Bang Away, Doctors Tell Headbangers, But Beware Of Bleeding On The Brain
Alan McStravick for redOrbit.com – Your Universe Online
It’s official: English heavy metal rock band Motorhead has been declared one of the most hardcore rock and roll acts on Earth according to neurosurgical researcher Dr. Ariyan Pirayesh Islamian of Germany’s Hannover Medical School.
The connection between Dr. Islamian’s expertise in hard rock and neurosurgical research might not at first be evident. But it was a fateful visit by a 50-year-old patient in January 2013 that began to tie the two worlds together.
The study centers on an unidentified German man who finally relented and visited the Medical Center at Hannover after a persistent, two week long headache that affected his entire head. A CT scan revealed a subdural hematoma, also known as ‘bleeding on the brain.’
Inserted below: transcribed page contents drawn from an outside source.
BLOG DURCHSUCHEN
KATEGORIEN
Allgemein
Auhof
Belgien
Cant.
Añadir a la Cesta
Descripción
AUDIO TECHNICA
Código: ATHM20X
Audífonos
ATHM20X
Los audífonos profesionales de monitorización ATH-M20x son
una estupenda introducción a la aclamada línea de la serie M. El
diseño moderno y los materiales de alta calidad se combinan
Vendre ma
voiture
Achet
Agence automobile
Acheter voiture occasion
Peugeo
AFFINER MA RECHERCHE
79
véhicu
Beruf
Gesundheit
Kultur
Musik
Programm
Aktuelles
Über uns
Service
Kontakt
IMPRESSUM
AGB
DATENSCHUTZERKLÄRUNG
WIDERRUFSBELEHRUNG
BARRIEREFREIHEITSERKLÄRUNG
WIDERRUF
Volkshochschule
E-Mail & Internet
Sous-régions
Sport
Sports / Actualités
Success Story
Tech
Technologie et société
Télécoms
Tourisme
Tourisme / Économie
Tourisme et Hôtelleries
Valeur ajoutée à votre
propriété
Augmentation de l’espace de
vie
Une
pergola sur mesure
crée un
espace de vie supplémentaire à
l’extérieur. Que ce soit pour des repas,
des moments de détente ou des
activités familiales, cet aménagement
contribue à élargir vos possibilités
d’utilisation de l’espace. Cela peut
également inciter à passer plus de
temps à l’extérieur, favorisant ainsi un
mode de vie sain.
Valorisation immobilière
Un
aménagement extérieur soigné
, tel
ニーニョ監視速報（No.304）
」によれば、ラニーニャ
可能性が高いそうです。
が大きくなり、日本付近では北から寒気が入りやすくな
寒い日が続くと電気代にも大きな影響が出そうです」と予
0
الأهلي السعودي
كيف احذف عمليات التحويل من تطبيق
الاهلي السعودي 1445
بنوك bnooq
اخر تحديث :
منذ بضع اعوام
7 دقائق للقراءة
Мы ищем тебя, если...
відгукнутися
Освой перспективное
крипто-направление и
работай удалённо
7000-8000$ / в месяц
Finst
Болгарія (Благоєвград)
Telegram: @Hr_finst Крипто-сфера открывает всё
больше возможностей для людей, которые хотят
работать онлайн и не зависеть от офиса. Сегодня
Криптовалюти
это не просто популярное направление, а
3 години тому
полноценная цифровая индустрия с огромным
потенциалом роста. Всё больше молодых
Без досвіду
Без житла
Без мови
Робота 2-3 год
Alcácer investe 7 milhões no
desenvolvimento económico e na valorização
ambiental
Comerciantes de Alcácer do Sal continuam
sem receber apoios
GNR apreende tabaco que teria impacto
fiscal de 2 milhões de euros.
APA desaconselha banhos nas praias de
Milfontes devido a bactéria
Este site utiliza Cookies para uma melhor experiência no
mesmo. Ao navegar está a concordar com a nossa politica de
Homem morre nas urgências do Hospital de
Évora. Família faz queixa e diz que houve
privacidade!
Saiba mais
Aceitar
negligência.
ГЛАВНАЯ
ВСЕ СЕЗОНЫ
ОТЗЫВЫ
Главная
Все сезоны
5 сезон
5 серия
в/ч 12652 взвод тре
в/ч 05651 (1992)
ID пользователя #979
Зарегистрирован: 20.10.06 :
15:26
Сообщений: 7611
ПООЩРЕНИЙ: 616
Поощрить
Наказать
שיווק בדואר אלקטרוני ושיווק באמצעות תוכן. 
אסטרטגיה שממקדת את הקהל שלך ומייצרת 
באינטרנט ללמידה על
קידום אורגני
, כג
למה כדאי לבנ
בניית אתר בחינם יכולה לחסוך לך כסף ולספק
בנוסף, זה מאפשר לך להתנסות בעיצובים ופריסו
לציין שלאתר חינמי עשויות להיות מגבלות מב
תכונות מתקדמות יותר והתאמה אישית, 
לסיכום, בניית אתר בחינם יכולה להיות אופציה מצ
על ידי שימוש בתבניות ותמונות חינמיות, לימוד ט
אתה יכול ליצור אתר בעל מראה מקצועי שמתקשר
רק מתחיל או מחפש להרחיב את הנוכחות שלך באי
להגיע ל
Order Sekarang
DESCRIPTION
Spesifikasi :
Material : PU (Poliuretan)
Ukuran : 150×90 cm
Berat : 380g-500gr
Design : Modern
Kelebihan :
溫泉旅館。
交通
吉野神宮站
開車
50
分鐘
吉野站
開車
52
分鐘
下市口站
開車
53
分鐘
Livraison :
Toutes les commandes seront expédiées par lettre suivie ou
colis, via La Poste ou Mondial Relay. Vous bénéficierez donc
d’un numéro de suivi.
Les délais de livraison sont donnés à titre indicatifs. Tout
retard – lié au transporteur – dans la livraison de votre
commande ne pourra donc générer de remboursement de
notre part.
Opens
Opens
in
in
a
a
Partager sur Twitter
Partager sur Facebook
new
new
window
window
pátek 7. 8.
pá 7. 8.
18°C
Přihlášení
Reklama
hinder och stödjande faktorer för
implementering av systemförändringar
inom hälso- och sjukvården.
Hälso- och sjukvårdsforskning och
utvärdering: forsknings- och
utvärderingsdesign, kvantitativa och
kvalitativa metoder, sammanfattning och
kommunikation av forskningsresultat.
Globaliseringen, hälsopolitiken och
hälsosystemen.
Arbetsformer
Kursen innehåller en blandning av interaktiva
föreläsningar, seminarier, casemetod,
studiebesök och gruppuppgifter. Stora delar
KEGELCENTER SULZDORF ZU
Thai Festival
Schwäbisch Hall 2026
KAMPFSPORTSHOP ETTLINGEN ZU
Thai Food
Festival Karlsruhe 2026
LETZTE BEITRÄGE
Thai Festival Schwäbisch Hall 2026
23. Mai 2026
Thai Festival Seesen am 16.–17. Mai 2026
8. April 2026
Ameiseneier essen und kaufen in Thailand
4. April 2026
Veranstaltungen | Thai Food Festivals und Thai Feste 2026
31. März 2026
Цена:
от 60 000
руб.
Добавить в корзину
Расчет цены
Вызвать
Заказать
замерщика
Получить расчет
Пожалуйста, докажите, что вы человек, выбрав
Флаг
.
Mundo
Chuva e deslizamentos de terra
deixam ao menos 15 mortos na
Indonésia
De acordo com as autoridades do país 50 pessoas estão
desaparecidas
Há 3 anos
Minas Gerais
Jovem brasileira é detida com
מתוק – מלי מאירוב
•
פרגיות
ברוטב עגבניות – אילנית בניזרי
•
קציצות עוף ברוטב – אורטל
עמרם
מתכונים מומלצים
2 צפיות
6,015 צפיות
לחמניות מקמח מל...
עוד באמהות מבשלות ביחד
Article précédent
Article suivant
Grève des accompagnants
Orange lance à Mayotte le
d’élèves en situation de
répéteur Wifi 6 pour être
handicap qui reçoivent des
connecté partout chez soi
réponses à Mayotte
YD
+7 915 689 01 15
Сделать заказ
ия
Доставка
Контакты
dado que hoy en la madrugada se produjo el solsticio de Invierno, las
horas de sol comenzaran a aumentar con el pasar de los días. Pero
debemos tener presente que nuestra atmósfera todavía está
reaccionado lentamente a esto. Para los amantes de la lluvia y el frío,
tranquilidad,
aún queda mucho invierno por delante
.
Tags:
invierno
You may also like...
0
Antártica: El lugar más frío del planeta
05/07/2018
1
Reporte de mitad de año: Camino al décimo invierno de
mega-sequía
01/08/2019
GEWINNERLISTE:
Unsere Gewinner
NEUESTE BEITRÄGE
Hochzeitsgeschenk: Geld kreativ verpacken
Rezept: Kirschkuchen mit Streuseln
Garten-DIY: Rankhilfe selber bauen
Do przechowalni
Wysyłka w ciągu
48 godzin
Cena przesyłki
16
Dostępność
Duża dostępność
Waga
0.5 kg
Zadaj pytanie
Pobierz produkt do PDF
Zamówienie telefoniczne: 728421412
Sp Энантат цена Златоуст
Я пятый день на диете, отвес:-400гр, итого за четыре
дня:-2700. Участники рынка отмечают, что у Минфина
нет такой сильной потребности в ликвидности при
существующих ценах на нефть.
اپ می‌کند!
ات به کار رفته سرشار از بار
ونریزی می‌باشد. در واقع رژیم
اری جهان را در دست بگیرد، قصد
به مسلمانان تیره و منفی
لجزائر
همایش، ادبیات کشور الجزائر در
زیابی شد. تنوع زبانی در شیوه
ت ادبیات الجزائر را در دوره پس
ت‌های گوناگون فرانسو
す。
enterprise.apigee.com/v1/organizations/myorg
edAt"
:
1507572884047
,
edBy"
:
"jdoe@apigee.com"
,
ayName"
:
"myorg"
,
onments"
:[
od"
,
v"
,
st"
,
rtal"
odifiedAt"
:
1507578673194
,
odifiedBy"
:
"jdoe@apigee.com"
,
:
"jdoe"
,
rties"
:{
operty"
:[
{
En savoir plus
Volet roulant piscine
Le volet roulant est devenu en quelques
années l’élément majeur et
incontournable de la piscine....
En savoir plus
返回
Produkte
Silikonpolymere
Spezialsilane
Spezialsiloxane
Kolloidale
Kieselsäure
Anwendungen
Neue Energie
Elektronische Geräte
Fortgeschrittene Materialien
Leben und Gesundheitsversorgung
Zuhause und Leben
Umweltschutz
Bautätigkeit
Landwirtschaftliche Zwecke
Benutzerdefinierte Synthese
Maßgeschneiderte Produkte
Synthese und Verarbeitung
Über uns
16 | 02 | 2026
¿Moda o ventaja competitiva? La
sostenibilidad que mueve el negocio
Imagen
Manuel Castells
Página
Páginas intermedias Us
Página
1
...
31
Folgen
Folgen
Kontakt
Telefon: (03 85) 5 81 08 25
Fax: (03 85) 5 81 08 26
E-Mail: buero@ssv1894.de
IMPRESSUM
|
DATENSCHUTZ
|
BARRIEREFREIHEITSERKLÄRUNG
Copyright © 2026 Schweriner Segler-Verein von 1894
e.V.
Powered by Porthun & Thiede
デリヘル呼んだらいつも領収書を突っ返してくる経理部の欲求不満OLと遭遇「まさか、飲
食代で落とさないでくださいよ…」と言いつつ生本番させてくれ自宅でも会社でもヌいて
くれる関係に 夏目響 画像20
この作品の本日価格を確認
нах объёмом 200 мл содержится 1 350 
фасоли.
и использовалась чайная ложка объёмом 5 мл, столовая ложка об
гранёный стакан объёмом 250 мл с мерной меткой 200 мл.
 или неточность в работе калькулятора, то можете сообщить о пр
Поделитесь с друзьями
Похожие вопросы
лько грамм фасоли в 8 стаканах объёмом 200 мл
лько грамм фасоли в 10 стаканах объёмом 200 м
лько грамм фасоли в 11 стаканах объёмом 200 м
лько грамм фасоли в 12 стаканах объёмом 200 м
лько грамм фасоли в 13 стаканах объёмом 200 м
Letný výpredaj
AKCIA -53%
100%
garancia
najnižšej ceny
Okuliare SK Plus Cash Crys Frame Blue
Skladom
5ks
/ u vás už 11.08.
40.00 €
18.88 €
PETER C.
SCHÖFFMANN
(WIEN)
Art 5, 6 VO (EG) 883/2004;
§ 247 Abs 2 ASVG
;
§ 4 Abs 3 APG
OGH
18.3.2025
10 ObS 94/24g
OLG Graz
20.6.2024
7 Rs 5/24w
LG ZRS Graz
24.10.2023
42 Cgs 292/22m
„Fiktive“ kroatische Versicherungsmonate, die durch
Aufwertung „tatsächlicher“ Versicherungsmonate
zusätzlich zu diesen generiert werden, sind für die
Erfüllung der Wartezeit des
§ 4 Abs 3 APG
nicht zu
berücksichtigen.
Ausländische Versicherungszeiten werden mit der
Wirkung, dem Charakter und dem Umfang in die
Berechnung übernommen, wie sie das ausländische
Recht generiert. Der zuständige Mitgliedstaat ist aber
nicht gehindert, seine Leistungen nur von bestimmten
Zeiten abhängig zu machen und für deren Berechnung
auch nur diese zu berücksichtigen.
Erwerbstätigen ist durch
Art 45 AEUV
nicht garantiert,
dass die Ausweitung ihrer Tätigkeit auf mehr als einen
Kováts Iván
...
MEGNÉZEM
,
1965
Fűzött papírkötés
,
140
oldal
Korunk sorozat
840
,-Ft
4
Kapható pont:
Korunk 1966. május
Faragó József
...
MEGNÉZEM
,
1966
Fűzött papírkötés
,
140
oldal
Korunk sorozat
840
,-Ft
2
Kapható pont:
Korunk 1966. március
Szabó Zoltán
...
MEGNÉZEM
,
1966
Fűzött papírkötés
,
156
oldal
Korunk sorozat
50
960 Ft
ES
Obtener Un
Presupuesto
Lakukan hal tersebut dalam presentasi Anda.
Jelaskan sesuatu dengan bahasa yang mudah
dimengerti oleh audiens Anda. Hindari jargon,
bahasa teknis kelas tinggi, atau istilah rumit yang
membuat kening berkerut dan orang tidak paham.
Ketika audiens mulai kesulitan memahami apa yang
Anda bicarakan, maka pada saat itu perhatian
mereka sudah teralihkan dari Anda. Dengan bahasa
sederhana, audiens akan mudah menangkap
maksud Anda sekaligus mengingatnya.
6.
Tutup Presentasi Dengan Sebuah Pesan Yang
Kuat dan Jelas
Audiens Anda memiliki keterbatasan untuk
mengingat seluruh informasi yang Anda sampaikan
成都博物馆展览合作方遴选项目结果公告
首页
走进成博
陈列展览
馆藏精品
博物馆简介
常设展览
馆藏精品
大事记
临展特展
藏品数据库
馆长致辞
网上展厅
After completing a full history of the patient, who had no previous head injuries or substance abuse issues, the doctors finally determined the cause was directly related to his penchant for wildly and violently thrusting his head back and forth to music with a hard and driving beat. This act is more popularly known as headbanging. And as it turned out, this man had just attended a Motorhead concert with his son where, it was determined, he had engaged in quite a lot of headbanging.
As reported by the Huffington Post, doctors at Hannover had to drill a hole into the patient’s skull in order to remove a clot before draining the brain over a period of six days. The patient was later released and has since made a full recovery. In a follow up scan, the doctors noted the presence of a benign cyst in the man’s brain that likely increased his vulnerability to the traumatic brain injury. Despite the potential severity of this situation, doctors claim other fellow headbangers can go as wild as they like.
“There are probably other higher risk events going on at rock concerts than headbanging,” Dr. Colin Shieff, neurosurgeon and trustee of the British brain injury advocacy group Headway told the Associated Press. “Most people who go to music festivals and jump up and down while shaking their heads don’t end up in the hands of a neurosurgeon.”
Echoing Dr. Shieff’s sentiment, Dr. Islamian told the CBC, “We are not smartasses who advise against headbanging.” Continuing he said, “Our purpose was not only to entertain the readership with a quite comical case report on complications of headbanging that confirms the reputation of Motorhead as undoubtedly one of the hardest rock ‘n’ roll bands on Earth, but to sensitize the medical world for a certain subgroup of fans that may be endangered when indulging themselves in excessive headbanging.”
After having checked available medical literature, the study group claimed they had found only three cases of subdural hematoma attributed to headbanging. This fact underlies the rarity of the complication.
Dr. Islamian believes that even though subdural hematomae are relatively rare the incidence rate among headbangers may be higher, though they likely go unreported. This is because the symptoms are clinically silent or cause only mild, temporary headaches.
The study authors highlight the potential dangers surrounding headbanging in a Case Report published in The Lancet.